EXERCISE: Set each entry down verbatim, omitting images.

MATERIAL SHOWN:
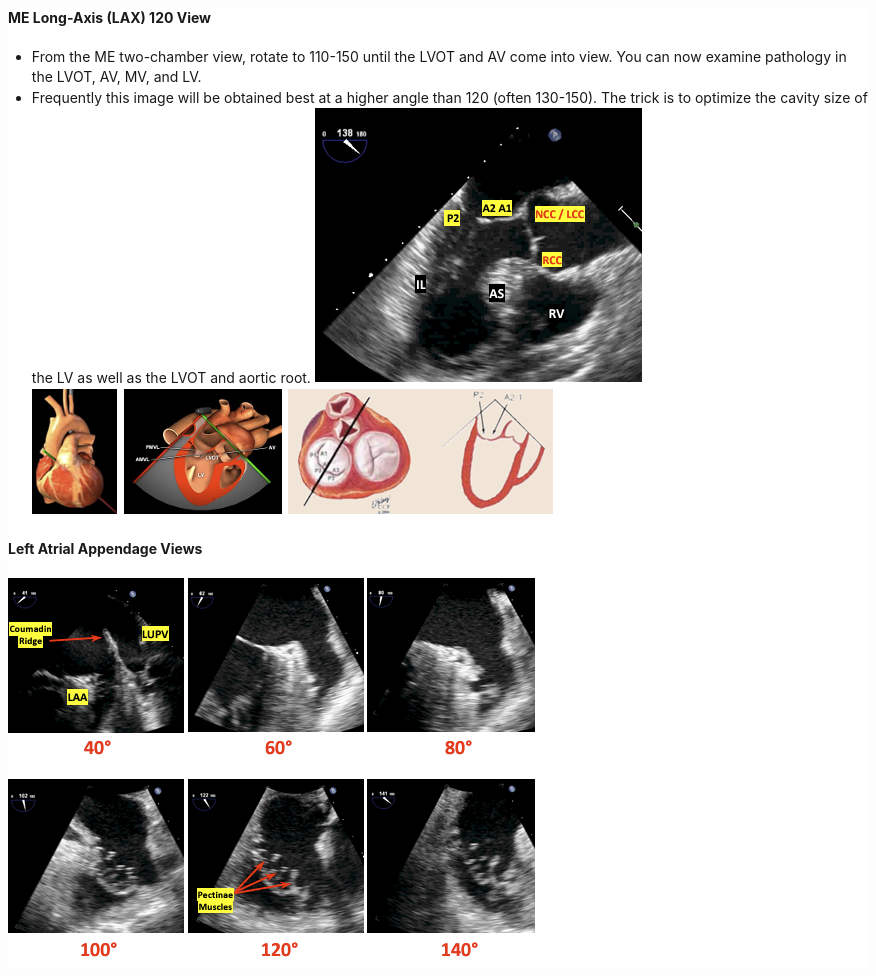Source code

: #### ME Long-Axis (LAX) 120 View

- From the ME two-chamber view, rotate to 110-150 until the LVOT and AV come into view. You can now examine pathology in the LVOT, AV, MV, and LV.
- Frequently this image will be obtained best at a higher angle than 120 (often 130-150). The trick is to optimize the cavity size of the LV as well as the LVOT and aortic root.
![120](/assets/img/1201.png)
![120](/assets/img/120.png)

#### Left Atrial Appendage Views

![alt text](../assets/img/laa.png)

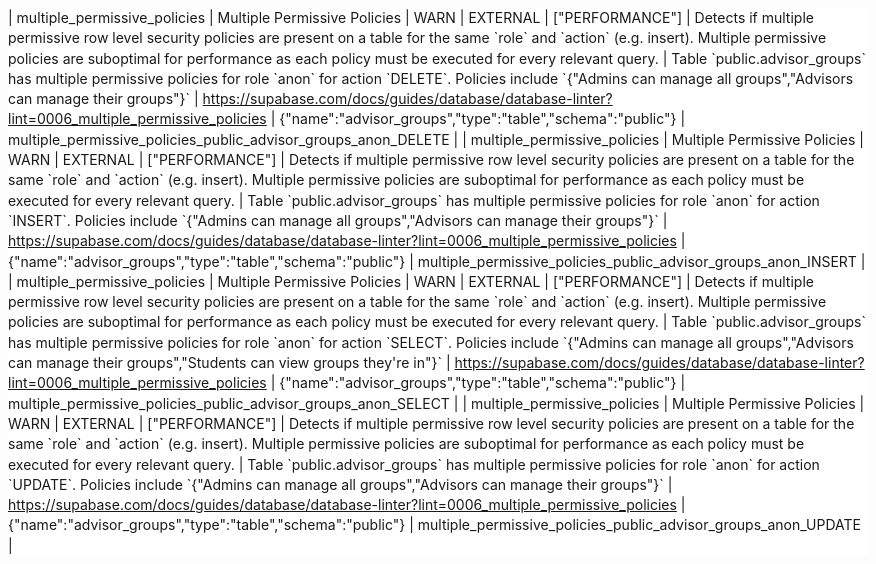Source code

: | multiple_permissive_policies | Multiple Permissive Policies | WARN  | EXTERNAL | ["PERFORMANCE"] | Detects if multiple permissive row level security policies are present on a table for the same \`role\` and \`action\` (e.g. insert). Multiple permissive policies are suboptimal for performance as each policy must be executed for every relevant query. | Table \`public.advisor_groups\` has multiple permissive policies for role \`anon\` for action \`DELETE\`. Policies include \`{"Admins can manage all groups","Advisors can manage their groups"}\`                                                                                                                                                                                                                                                                             | https://supabase.com/docs/guides/database/database-linter?lint=0006_multiple_permissive_policies | {"name":"advisor_groups","type":"table","schema":"public"}                                                                                                              | multiple_permissive_policies_public_advisor_groups_anon_DELETE                                                                       |
| multiple_permissive_policies | Multiple Permissive Policies | WARN  | EXTERNAL | ["PERFORMANCE"] | Detects if multiple permissive row level security policies are present on a table for the same \`role\` and \`action\` (e.g. insert). Multiple permissive policies are suboptimal for performance as each policy must be executed for every relevant query. | Table \`public.advisor_groups\` has multiple permissive policies for role \`anon\` for action \`INSERT\`. Policies include \`{"Admins can manage all groups","Advisors can manage their groups"}\`                                                                                                                                                                                                                                                                             | https://supabase.com/docs/guides/database/database-linter?lint=0006_multiple_permissive_policies | {"name":"advisor_groups","type":"table","schema":"public"}                                                                                                              | multiple_permissive_policies_public_advisor_groups_anon_INSERT                                                                       |
| multiple_permissive_policies | Multiple Permissive Policies | WARN  | EXTERNAL | ["PERFORMANCE"] | Detects if multiple permissive row level security policies are present on a table for the same \`role\` and \`action\` (e.g. insert). Multiple permissive policies are suboptimal for performance as each policy must be executed for every relevant query. | Table \`public.advisor_groups\` has multiple permissive policies for role \`anon\` for action \`SELECT\`. Policies include \`{"Admins can manage all groups","Advisors can manage their groups","Students can view groups they're in"}\`                                                                                                                                                                                                                                       | https://supabase.com/docs/guides/database/database-linter?lint=0006_multiple_permissive_policies | {"name":"advisor_groups","type":"table","schema":"public"}                                                                                                              | multiple_permissive_policies_public_advisor_groups_anon_SELECT                                                                       |
| multiple_permissive_policies | Multiple Permissive Policies | WARN  | EXTERNAL | ["PERFORMANCE"] | Detects if multiple permissive row level security policies are present on a table for the same \`role\` and \`action\` (e.g. insert). Multiple permissive policies are suboptimal for performance as each policy must be executed for every relevant query. | Table \`public.advisor_groups\` has multiple permissive policies for role \`anon\` for action \`UPDATE\`. Policies include \`{"Admins can manage all groups","Advisors can manage their groups"}\`                                                                                                                                                                                                                                                                             | https://supabase.com/docs/guides/database/database-linter?lint=0006_multiple_permissive_policies | {"name":"advisor_groups","type":"table","schema":"public"}                                                                                                              | multiple_permissive_policies_public_advisor_groups_anon_UPDATE                                                                       |
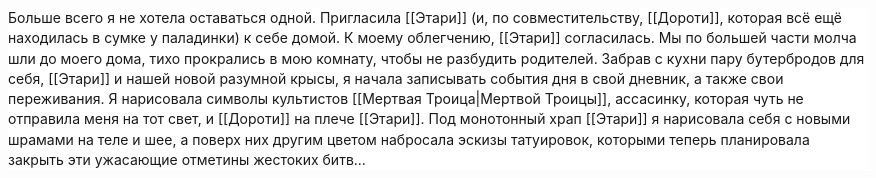Больше всего я не хотела оставаться одной. Пригласила [[Этари]] (и, по совместительству, [[Дороти]], которая всё ещё находилась в сумке у паладинки) к себе домой. К моему облегчению, [[Этари]] согласилась. Мы по большей части молча шли до моего дома, тихо прокрались в мою комнату, чтобы не разбудить родителей. Забрав с кухни пару бутербродов для себя, [[Этари]] и нашей новой разумной крысы, я начала записывать события дня в свой дневник, а также свои переживания. Я нарисовала символы культистов [[Мертвая Троица|Мертвой Троицы]], ассасинку, которая чуть не отправила меня на тот свет, и [[Дороти]] на плече [[Этари]]. Под монотонный храп [[Этари]] я нарисовала себя с новыми шрамами на теле и шее, а поверх них другим цветом набросала эскизы татуировок, которыми теперь планировала закрыть эти ужасающие отметины жестоких битв...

RESULT OF THE EXERCISE:
Source code

: #### ME Long-Axis (LAX) 120 View

- From the ME two-chamber view, rotate to 110-150 until the LVOT and AV come into view. You can now examine pathology in the LVOT, AV, MV, and LV.
- Frequently this image will be obtained best at a higher angle than 120 (often 130-150). The trick is to optimize the cavity size of the LV as well as the LVOT and aortic root.
![120](/assets/img/1201.png)
![120](/assets/img/120.png)

#### Left Atrial Appendage Views

![alt text](../assets/img/laa.png)

Source code

: | multiple_permissive_policies | Multiple Permissive Policies | WARN  | EXTERNAL | ["PERFORMANCE"] | Detects if multiple permissive row level security policies are present on a table for the same \`role\` and \`action\` (e.g. insert). Multiple permissive policies are suboptimal for performance as each policy must be executed for every relevant query. | Table \`public.advisor_groups\` has multiple permissive policies for role \`anon\` for action \`DELETE\`. Policies include \`{"Admins can manage all groups","Advisors can manage their groups"}\`                                                                                                                                                                                                                                                                             | https://supabase.com/docs/guides/database/database-linter?lint=0006_multiple_permissive_policies | {"name":"advisor_groups","type":"table","schema":"public"}                                                                                                              | multiple_permissive_policies_public_advisor_groups_anon_DELETE                                                                       |
| multiple_permissive_policies | Multiple Permissive Policies | WARN  | EXTERNAL | ["PERFORMANCE"] | Detects if multiple permissive row level security policies are present on a table for the same \`role\` and \`action\` (e.g. insert). Multiple permissive policies are suboptimal for performance as each policy must be executed for every relevant query. | Table \`public.advisor_groups\` has multiple permissive policies for role \`anon\` for action \`INSERT\`. Policies include \`{"Admins can manage all groups","Advisors can manage their groups"}\`                                                                                                                                                                                                                                                                             | https://supabase.com/docs/guides/database/database-linter?lint=0006_multiple_permissive_policies | {"name":"advisor_groups","type":"table","schema":"public"}                                                                                                              | multiple_permissive_policies_public_advisor_groups_anon_INSERT                                                                       |
| multiple_permissive_policies | Multiple Permissive Policies | WARN  | EXTERNAL | ["PERFORMANCE"] | Detects if multiple permissive row level security policies are present on a table for the same \`role\` and \`action\` (e.g. insert). Multiple permissive policies are suboptimal for performance as each policy must be executed for every relevant query. | Table \`public.advisor_groups\` has multiple permissive policies for role \`anon\` for action \`SELECT\`. Policies include \`{"Admins can manage all groups","Advisors can manage their groups","Students can view groups they're in"}\`                                                                                                                                                                                                                                       | https://supabase.com/docs/guides/database/database-linter?lint=0006_multiple_permissive_policies | {"name":"advisor_groups","type":"table","schema":"public"}                                                                                                              | multiple_permissive_policies_public_advisor_groups_anon_SELECT                                                                       |
| multiple_permissive_policies | Multiple Permissive Policies | WARN  | EXTERNAL | ["PERFORMANCE"] | Detects if multiple permissive row level security policies are present on a table for the same \`role\` and \`action\` (e.g. insert). Multiple permissive policies are suboptimal for performance as each policy must be executed for every relevant query. | Table \`public.advisor_groups\` has multiple permissive policies for role \`anon\` for action \`UPDATE\`. Policies include \`{"Admins can manage all groups","Advisors can manage their groups"}\`                                                                                                                                                                                                                                                                             | https://supabase.com/docs/guides/database/database-linter?lint=0006_multiple_permissive_policies | {"name":"advisor_groups","type":"table","schema":"public"}                                                                                                              | multiple_permissive_policies_public_advisor_groups_anon_UPDATE                                                                       |
Больше всего я не хотела оставаться одной. Пригласила [[Этари]] (и, по совместительству, [[Дороти]], которая всё ещё находилась в сумке у паладинки) к себе домой. К моему облегчению, [[Этари]] согласилась. Мы по большей части молча шли до моего дома, тихо прокрались в мою комнату, чтобы не разбудить родителей. Забрав с кухни пару бутербродов для себя, [[Этари]] и нашей новой разумной крысы, я начала записывать события дня в свой дневник, а также свои переживания. Я нарисовала символы культистов [[Мертвая Троица|Мертвой Троицы]], ассасинку, которая чуть не отправила меня на тот свет, и [[Дороти]] на плече [[Этари]]. Под монотонный храп [[Этари]] я нарисовала себя с новыми шрамами на теле и шее, а поверх них другим цветом набросала эскизы татуировок, которыми теперь планировала закрыть эти ужасающие отметины жестоких битв...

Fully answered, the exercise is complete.